Reputation: 97
I'm having some trouble finding the exact way to parse for links from a site. Using firebug, the table's exact xPath is :
/html/body/div/form/table/tbody/tr/td/table/tbody/tr/td/table/tbody/tr[1]/td/table/tbody/tr/td/table/tbody/tr[2]/td/table/tbody/tr[1]/td/div/table/tbody/tr[3]/td/div/table/tbody/tr/td/div/table
It also has an id ='ctl00_cp1_GridView1' (which hasn't been exactly helpful).
All I want to do is find all of the links in the first and add them to a list.
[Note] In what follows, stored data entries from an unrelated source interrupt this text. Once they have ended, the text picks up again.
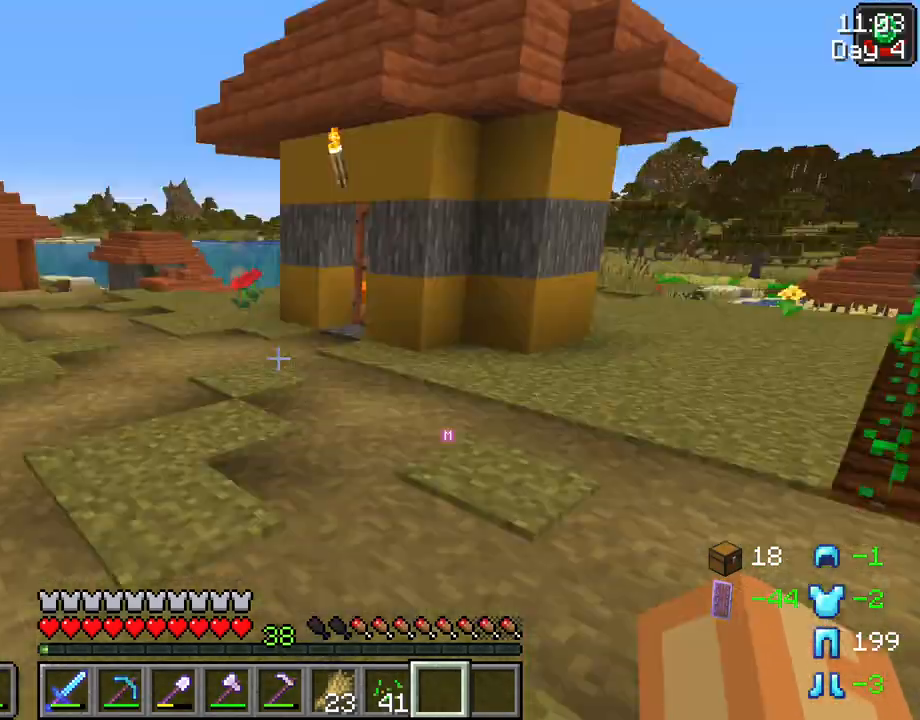
{"keys": ["w"], "mouse": [], "events": [[167, "w", "down"], [217, "a", "up"]]}
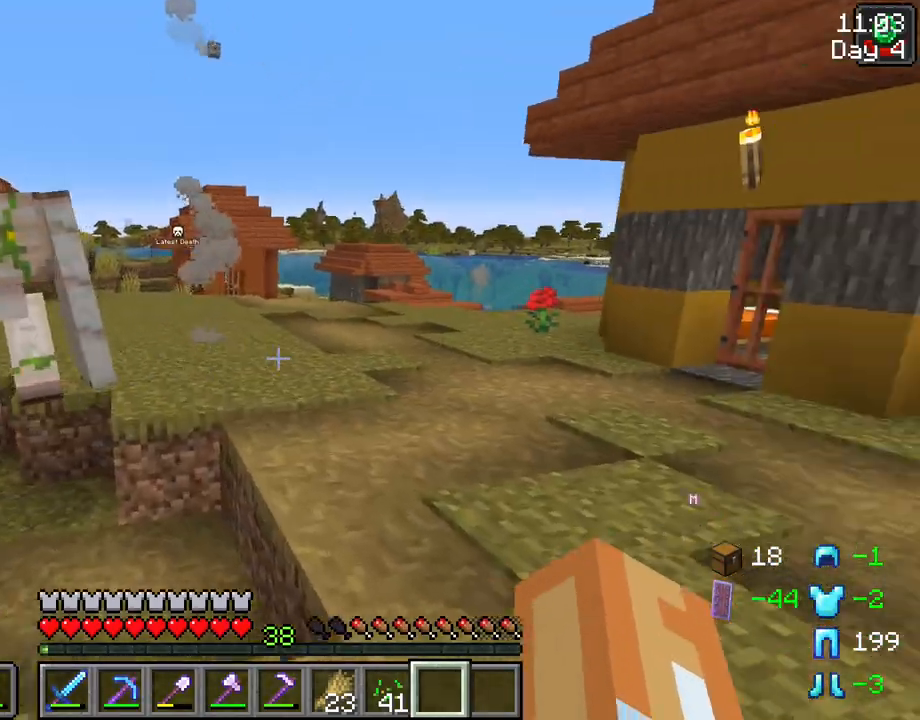
{"keys": ["ctrl", "space", "w"], "mouse": [], "events": [[150, "space", "down"], [183, "ctrl", "down"]]}
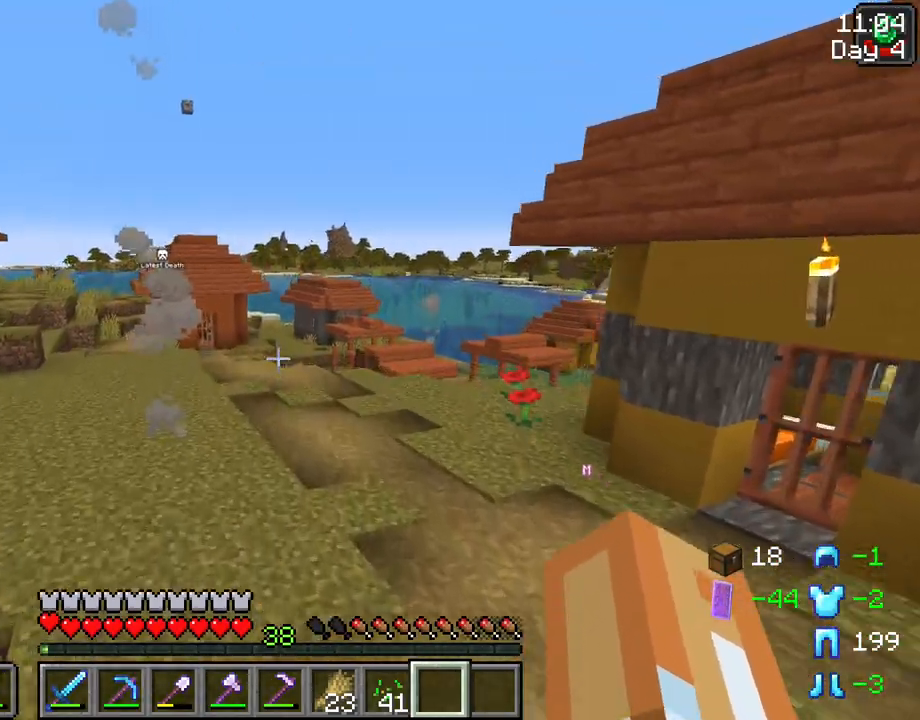
{"keys": ["ctrl", "space", "w"], "mouse": [], "events": [[433, "mouse_wheel", "down"], [483, "mouse_wheel", "up"]]}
Here's my current code snippet (with some help from this post:
protected void btnSubmitURL_Click(object sender, EventArgs e)
{
try
{
List<string> siteList = new List<string>();
int counter = 1;
var web = new HtmlWeb();
var doc = web.Load(txtURL.Text);
var table = doc.DocumentNode.SelectSingleNode("html/body/div/form/table/tbody/tr/td/table/tbody/tr/td/table/tbody/tr[1]/td/table/tbody/tr/td/table/tbody/tr[2]/td/table/tbody/tr[1]/td/div/table/tbody/tr[3]/td/div/table/tbody/tr/td/div/table[@id='ctl00_cp1_GridView1']/tbody");
HtmlNodeCollection rows = table.SelectNodes("./tr");
if (rows != null)
{
for (int i = 0; i < rows.Count; i++)
{
HtmlNodeCollection cols = rows[i].SelectNodes("./td[1]");
if (cols != null)
{
for (int j = 0; j < cols.Count; j++)
{
HtmlNode aTags = cols[i].SelectSingleNode("./a[@id='NormalColoredFont']");
if (aTags != null)
{
siteList.Add(counter + ". " + aTags.InnerHtml + " - " + aTags.Attributes["href"].Value);
}
}
}
}
}
lblOutput.Text = siteList.Count.ToString();
}
catch (Exception ex)
{
MessageBox.Show(ex.ToString());
}
}
I keep getting an Null Exception error out right at the HtmlNodeCollection rows because it can't find that specific table. I've tried searching via the table id but that hasn't helped either.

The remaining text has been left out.